Selected extract.
· · · · ·

Hyderabad, Oct 4 (UNI) Narmada Bachao Andolan leader Medha Patkar today asserted that she would organise the tribals and fight a legal battle against the mammoth Polavaram project taken up by the Andhra Pradesh government despite 'objections' from the riparian states of Orissa and Chhattisgarh.

Talking to newspresons here after meeting Chief Minister Y S Rajasekhara Reddy at the secretariat, she reiterated that she was not against irrigation projects or hydel projects per se.

Claiming that the views of tribals, who would be displaced were not taken into consideration, Ms Patkar, also the convener of National Alliance of People's Movements (NAPM), said ''we will continue our fight against the project through the Gram Sabhas of tribals.'' Advocating mini and medium irrigation projects and fuller utilisation of water in the catchment areas before it joined the river, she said there was increasing realisation the world over against taking up giant irrigation projects which displaced a large number of people and whose benefits were less when compared to losses.

· · · · ·

Data excerpts
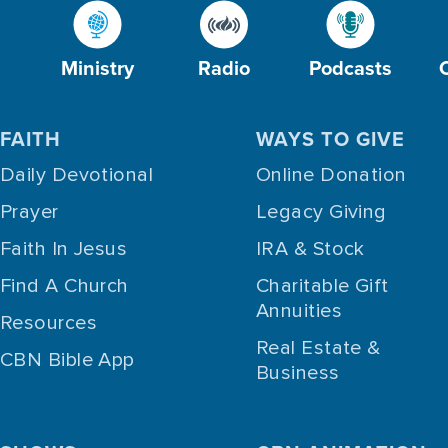
Ministry
Radio
Podcasts
FAITH
WAYS TO GIVE
Daily Devotional
Online Donation
Prayer
Legacy Giving
Faith In Jesus
IRA & Stock
Find A Church
Charitable Gift
Annuities
Resources
Real Estate &
CBN Bible App
Business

· · · · ·

Task requirements.
1: Please extract the passage from the Polavaram report starting at "Hyderabad, Oct 4" and ending at "projects per se.".
2: Translate this sentence from the Polavaram report into Spanish: "Claiming that the views of tribals, who would be displaced were not taken into consideration, Ms Patkar, also the convener of National Alliance of People's Movements (NAPM), said ''we will continue our fight against the project through the Gram Sabhas of tribals.''"

Solutions per task.
1:
Hyderabad, Oct 4 (UNI) Narmada Bachao Andolan leader Medha Patkar today asserted that she would organise the tribals and fight a legal battle against the mammoth Polavaram project taken up by the Andhra Pradesh government despite 'objections' from the riparian states of Orissa and Chhattisgarh.

Talking to newspresons here after meeting Chief Minister Y S Rajasekhara Reddy at the secretariat, she reiterated that she was not against irrigation projects or hydel projects per se.

2: Alegando que no se tuvieron en cuenta las opiniones de los tribales que serían desplazados, la Sra. Patkar, también coordinadora de la National Alliance of People's Movements (NAPM), dijo: «Continuaremos nuestra lucha contra el proyecto a través de los Gram Sabhas de los tribales».